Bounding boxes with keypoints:
□ □ □ □ □ □ □

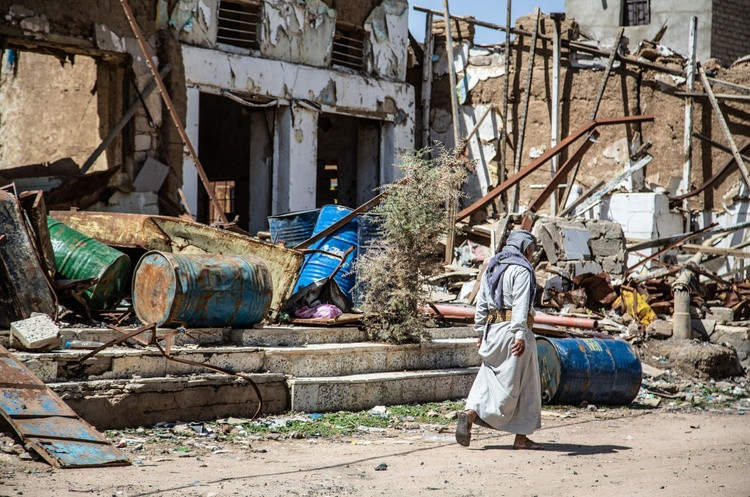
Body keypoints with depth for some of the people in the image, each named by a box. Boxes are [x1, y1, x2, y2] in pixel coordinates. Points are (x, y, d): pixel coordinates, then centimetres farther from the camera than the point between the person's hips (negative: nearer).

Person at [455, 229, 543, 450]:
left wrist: (481, 332, 19)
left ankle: (470, 413, -14)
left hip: (492, 330, 7)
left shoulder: (492, 268, 16)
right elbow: (520, 304, -18)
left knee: (489, 378, 8)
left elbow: (481, 303, 16)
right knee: (512, 382, -2)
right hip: (512, 329, -7)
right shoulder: (521, 270, -8)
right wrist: (519, 335, -24)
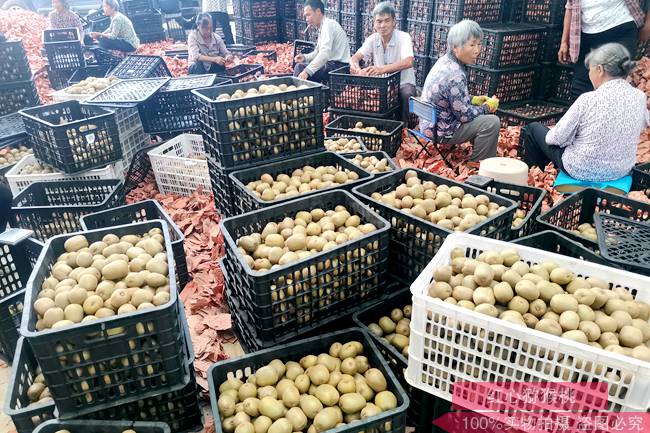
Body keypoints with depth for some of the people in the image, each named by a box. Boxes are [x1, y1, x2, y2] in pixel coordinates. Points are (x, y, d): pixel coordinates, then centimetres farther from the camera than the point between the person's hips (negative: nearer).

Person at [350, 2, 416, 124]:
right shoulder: (373, 39, -1)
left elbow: (408, 62, -33)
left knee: (406, 95, -35)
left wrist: (382, 69, -49)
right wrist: (356, 69, -37)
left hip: (403, 83, -4)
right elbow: (355, 57, -10)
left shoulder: (404, 37, -15)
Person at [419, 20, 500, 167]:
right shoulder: (455, 75, -27)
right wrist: (487, 107, -4)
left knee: (484, 116, 20)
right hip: (440, 131, -10)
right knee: (492, 122, -13)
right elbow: (464, 115, -20)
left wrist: (474, 99, 9)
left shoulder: (445, 60, 2)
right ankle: (477, 164, 5)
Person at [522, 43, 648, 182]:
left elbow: (558, 137, -17)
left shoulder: (589, 100, -24)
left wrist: (550, 136, 6)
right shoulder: (640, 97, -8)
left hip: (583, 172, -6)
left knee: (532, 128, 15)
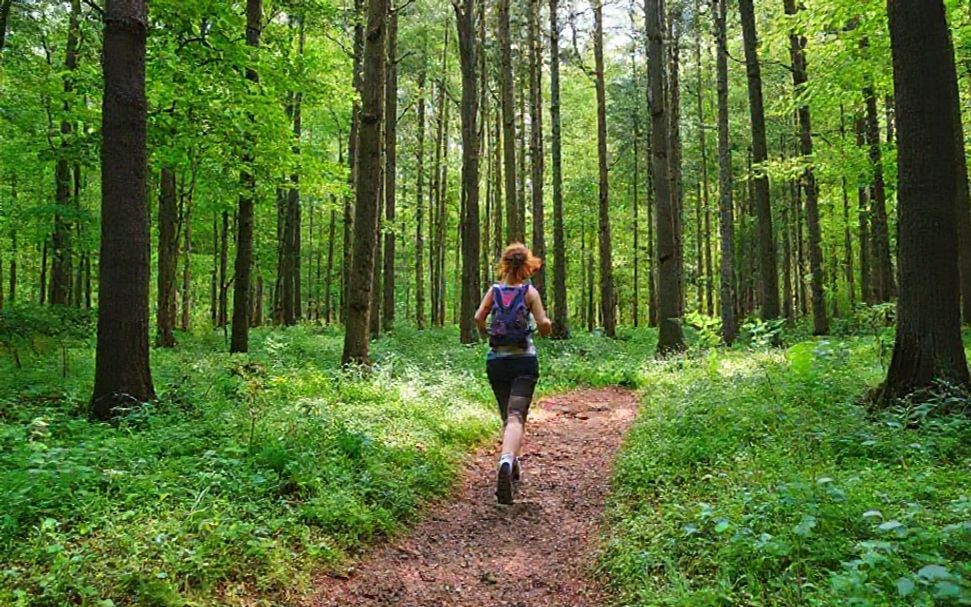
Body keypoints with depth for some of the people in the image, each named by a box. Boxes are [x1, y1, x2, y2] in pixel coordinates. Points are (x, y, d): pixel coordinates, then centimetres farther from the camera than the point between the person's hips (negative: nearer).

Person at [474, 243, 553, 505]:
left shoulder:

□ □ □ □ □ □ □

Return the rows from the line containing "left elbow: (408, 62, -33)" through the line containing "left hip: (583, 172, -6)", both included, as a JSON list of strings with one string per line and blank lines omitted.

[
  "left elbow: (408, 62, -33)",
  "left knee: (406, 95, -35)",
  "left wrist: (382, 69, -49)",
  "right wrist: (356, 69, -37)",
  "left hip: (403, 83, -4)",
  "right elbow: (355, 57, -10)",
  "left shoulder: (404, 37, -15)",
  "Person at [419, 20, 500, 167]:",
  "right shoulder: (455, 75, -27)",
  "right wrist: (487, 107, -4)",
  "left knee: (484, 116, 20)",
  "right hip: (440, 131, -10)",
  "right knee: (492, 122, -13)",
  "right elbow: (464, 115, -20)",
  "left wrist: (474, 99, 9)",
  "left shoulder: (445, 60, 2)",
  "right ankle: (477, 164, 5)",
  "Person at [522, 43, 648, 182]:",
  "left elbow: (558, 137, -17)",
  "left shoulder: (589, 100, -24)",
  "left wrist: (550, 136, 6)",
  "right shoulder: (640, 97, -8)",
  "left hip: (583, 172, -6)"
]